◆ **SOURCE EXTRACT**:
· · ·
Rider Sag and Preload of Forks and Shocks

  • Setting rider sag in the forks and shocks is one of the first things you must do for proper suspension tuning. Rider sag of the shock is generally measured vertically, from the axle straight up to the fender. Rider sag of the forks is generally measured parallel to the forks, not vertically as with the shocks.
  • If you jack the bike up so the tires are in the air, the suspension is fully extended. As you lower the bike and put weight on the suspension, the suspension compresses a bit. That is called bike sag. If you then sit on the bike, the suspension compresses even more. That is called rider sag.
  • Rider sag is the distance the forks or shocks compress when the rider is sitting on the bike. Generally you want the forks and shocks to compress 1/3 to 1/4 total travel when you sit on the bike. Nightsters and Lows with short travel suspensions, need to have rider sag set at the minimum in order to maximize usable travel. Roadsters can usually get away with a little extra rider sag because they have more suspension travel.
  • Changing spring preload changes rider sag. More preload stiffens the spring and reduces rider sag, less preload softens the spring and increases rider sag. Shock rider sag is set by turning the adjuster. Fork rider sag is set by changing the length of the preload spacer inside the forks.
  • The absolute minimum fork preload you can use is whatever length is needed to take up the space between the top of the spring and bottom of the fork cap when the fork cap is screwed all the way down and the forks are fully extended. This will keep the spring from bouncing around inside the forks.
  • Another consideration is after 15,000 miles or so, the springs may lose a bit of tension, which is normal. If that happens, you may have to increase the length of the preload spacer a bit to compensate and get back to the orginal sag you wanted. Eventually, the springs may get so weak, no amount of preload will help. Then you have to get new springs.
· · ·
◆ **ENTRIES**:
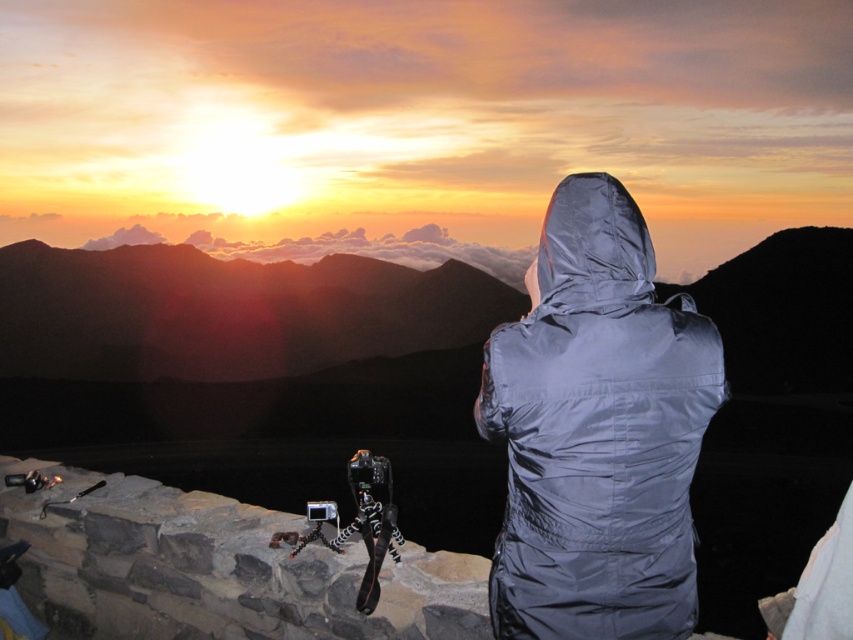
What do you see at coordinates (596, 432) in the screenshot?
I see `gray synthetic jacket at center` at bounding box center [596, 432].

Measure the distance between gray synthetic jacket at center and glossy silver hood at center.

gray synthetic jacket at center is 6.81 inches from glossy silver hood at center.

Which is in front, point (578, 339) or point (560, 195)?

Point (578, 339) is more forward.

Identify the location of gray synthetic jacket at center. Image resolution: width=853 pixels, height=640 pixels. (596, 432).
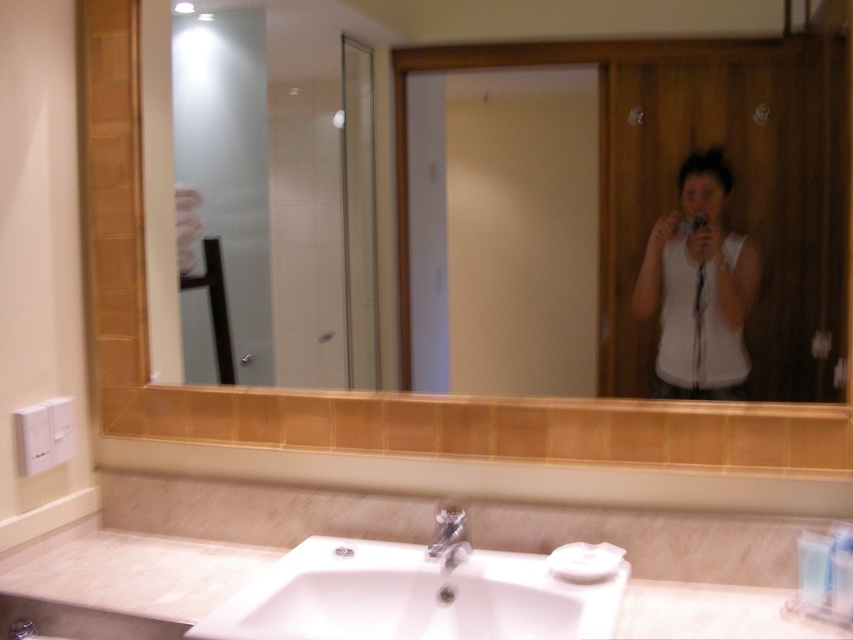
· · ·
◆ **TASK DESCRIPTION**: Can you pull the rider sag and preload text from above and reproduce it in full, word for word?

◆ **SOLUTION FOR THIS TASK**:
Rider Sag and Preload of Forks and Shocks

  • Setting rider sag in the forks and shocks is one of the first things you must do for proper suspension tuning. Rider sag of the shock is generally measured vertically, from the axle straight up to the fender. Rider sag of the forks is generally measured parallel to the forks, not vertically as with the shocks.
  • If you jack the bike up so the tires are in the air, the suspension is fully extended. As you lower the bike and put weight on the suspension, the suspension compresses a bit. That is called bike sag. If you then sit on the bike, the suspension compresses even more. That is called rider sag.
  • Rider sag is the distance the forks or shocks compress when the rider is sitting on the bike. Generally you want the forks and shocks to compress 1/3 to 1/4 total travel when you sit on the bike. Nightsters and Lows with short travel suspensions, need to have rider sag set at the minimum in order to maximize usable travel. Roadsters can usually get away with a little extra rider sag because they have more suspension travel.
  • Changing spring preload changes rider sag. More preload stiffens the spring and reduces rider sag, less preload softens the spring and increases rider sag. Shock rider sag is set by turning the adjuster. Fork rider sag is set by changing the length of the preload spacer inside the forks.
  • The absolute minimum fork preload you can use is whatever length is needed to take up the space between the top of the spring and bottom of the fork cap when the fork cap is screwed all the way down and the forks are fully extended. This will keep the spring from bouncing around inside the forks.
  • Another consideration is after 15,000 miles or so, the springs may lose a bit of tension, which is normal. If that happens, you may have to increase the length of the preload spacer a bit to compensate and get back to the orginal sag you wanted. Eventually, the springs may get so weak, no amount of preload will help. Then you have to get new springs.